Ilustrasi foto syeikh sufi dengan muridnya
Terasmuslim.com - Dalam ajaran Islam, sikap ghuluw atau berlebihan dalam beragama merupakan sesuatu yang dilarang. Salah satu bentuk ghuluw yang kerap mendapat sorotan adalah sikap sebagian kaum sufi yang terlalu mengagungkan perkataan syeikh mereka. Tidak sedikit murid atau pengikut yang menerima setiap ucapan gurunya tanpa mempertimbangkan apakah sesuai dengan Al-Qur’an dan sunnah Rasulullah ﷺ. Bahkan, ada yang menempatkan perkataan syeikh seolah lebih tinggi daripada dalil syar’i.
Sikap ini berpotensi menjerumuskan pada kesesatan, sebab dalam Islam tidak ada satu pun manusia yang maksum kecuali para nabi dan rasul. Para ulama sekalipun tetap bisa salah dan keliru dalam pandangan atau fatwanya. Oleh karena itu, meyakini bahwa setiap ucapan syeikh pasti benar tanpa verifikasi adalah bentuk ghuluw yang bertentangan dengan prinsip Islam.
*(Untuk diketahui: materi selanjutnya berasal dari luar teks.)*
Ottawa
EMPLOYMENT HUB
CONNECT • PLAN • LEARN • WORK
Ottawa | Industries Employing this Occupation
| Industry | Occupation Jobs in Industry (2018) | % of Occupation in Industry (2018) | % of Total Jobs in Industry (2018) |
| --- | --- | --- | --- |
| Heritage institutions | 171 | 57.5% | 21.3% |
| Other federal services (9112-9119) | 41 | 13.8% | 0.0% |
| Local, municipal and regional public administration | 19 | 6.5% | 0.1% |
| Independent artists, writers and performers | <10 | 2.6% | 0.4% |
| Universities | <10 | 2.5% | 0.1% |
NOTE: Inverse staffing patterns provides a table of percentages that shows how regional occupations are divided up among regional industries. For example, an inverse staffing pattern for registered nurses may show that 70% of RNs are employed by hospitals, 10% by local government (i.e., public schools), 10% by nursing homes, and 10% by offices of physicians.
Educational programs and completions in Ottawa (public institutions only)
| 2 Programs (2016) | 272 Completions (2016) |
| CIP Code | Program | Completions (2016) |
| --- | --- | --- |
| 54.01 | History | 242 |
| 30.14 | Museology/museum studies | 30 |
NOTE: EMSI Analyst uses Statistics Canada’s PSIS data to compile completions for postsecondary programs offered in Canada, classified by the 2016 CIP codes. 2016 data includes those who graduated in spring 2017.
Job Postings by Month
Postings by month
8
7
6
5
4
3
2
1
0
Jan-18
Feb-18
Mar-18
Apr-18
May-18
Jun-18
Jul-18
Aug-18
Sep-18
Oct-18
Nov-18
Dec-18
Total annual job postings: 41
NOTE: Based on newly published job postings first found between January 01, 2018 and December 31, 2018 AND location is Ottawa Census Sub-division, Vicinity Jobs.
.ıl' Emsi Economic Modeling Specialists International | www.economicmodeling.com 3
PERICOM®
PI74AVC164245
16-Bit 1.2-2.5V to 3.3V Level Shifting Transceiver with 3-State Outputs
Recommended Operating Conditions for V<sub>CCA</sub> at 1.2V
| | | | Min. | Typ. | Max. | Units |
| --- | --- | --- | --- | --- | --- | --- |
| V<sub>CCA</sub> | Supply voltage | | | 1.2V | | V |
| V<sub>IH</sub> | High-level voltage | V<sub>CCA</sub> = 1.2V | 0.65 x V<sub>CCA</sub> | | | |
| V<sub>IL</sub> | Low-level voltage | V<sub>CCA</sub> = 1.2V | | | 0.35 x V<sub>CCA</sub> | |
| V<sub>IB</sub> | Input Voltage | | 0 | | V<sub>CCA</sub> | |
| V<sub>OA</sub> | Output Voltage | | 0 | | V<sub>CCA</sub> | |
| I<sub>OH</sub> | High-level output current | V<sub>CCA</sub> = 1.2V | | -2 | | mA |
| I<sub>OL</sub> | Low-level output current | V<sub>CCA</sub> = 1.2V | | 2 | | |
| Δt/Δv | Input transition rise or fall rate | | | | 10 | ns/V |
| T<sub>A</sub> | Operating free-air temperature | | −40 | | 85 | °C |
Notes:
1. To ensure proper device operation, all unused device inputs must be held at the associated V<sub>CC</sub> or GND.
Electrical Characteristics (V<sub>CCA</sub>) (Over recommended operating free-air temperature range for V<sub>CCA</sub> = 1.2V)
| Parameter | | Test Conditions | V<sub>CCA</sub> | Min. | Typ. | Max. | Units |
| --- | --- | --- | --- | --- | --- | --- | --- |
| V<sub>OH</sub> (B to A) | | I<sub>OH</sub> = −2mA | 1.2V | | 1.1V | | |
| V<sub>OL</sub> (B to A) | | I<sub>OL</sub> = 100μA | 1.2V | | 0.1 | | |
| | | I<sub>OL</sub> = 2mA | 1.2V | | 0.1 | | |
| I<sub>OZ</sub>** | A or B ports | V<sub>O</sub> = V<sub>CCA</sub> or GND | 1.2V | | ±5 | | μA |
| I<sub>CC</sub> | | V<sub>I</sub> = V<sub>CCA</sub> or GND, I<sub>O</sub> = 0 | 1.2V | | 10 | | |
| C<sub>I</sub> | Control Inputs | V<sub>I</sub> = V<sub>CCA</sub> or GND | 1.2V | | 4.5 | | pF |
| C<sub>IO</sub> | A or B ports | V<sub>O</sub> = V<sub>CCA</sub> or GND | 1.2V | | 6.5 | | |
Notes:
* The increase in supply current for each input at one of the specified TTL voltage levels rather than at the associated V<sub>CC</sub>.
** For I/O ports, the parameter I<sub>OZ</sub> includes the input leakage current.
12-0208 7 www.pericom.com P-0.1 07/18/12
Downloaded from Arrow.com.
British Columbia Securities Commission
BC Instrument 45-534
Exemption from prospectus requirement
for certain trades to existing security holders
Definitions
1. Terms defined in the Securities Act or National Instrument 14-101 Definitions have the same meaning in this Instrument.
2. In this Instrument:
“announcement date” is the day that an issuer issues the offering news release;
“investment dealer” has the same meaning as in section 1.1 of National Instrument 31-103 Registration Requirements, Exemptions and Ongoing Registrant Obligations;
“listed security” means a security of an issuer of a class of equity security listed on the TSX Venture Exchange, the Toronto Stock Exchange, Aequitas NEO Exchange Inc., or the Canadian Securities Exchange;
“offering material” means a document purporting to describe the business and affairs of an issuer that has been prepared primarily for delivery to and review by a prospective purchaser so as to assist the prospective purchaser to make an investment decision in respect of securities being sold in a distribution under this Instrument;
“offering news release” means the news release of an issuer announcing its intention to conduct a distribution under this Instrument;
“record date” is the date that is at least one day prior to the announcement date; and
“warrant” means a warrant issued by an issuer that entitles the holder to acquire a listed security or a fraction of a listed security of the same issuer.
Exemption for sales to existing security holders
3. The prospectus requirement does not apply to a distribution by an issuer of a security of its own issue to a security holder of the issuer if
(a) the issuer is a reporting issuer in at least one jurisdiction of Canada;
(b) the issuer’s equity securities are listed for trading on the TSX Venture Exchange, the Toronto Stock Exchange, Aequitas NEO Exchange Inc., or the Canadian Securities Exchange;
Al-Qur’an mengajarkan agar setiap Muslim kembali kepada Allah dan Rasul-Nya ketika terjadi perselisihan atau perbedaan pendapat. Artinya, ucapan siapa pun baik ulama, guru, atau syeikh harus diukur dengan timbangan wahyu, bukan sebaliknya. Ketika perkataan seorang syeikh sejalan dengan Al-Qur’an dan sunnah, maka dapat diikuti. Namun jika menyelisihi, maka wajib ditinggalkan.
Fenomena ghuluw ini juga bisa menumbuhkan fanatisme buta yang berbahaya. Murid bisa menolak kebenaran dari sumber lain hanya karena terlalu loyal pada syeikhnya. Dalam sejarah, sikap berlebihan seperti ini bahkan pernah melahirkan praktik-praktik bid’ah dan kultus individu yang menjauhkan umat dari ajaran Islam yang murni.
Islam mendorong umatnya untuk menghormati ulama dan guru, namun tetap dalam batas yang wajar. Menghormati tidak berarti mengultuskan, apalagi menempatkan mereka pada derajat yang seharusnya hanya milik Rasulullah ﷺ. Dengan demikian, seorang Muslim sebaiknya selalu menjaga keseimbangan: menghormati guru dan ulama sebagai pewaris ilmu, tetapi tetap kritis dalam menimbang setiap ucapan dengan merujuk kepada Al-Qur’an dan sunnah.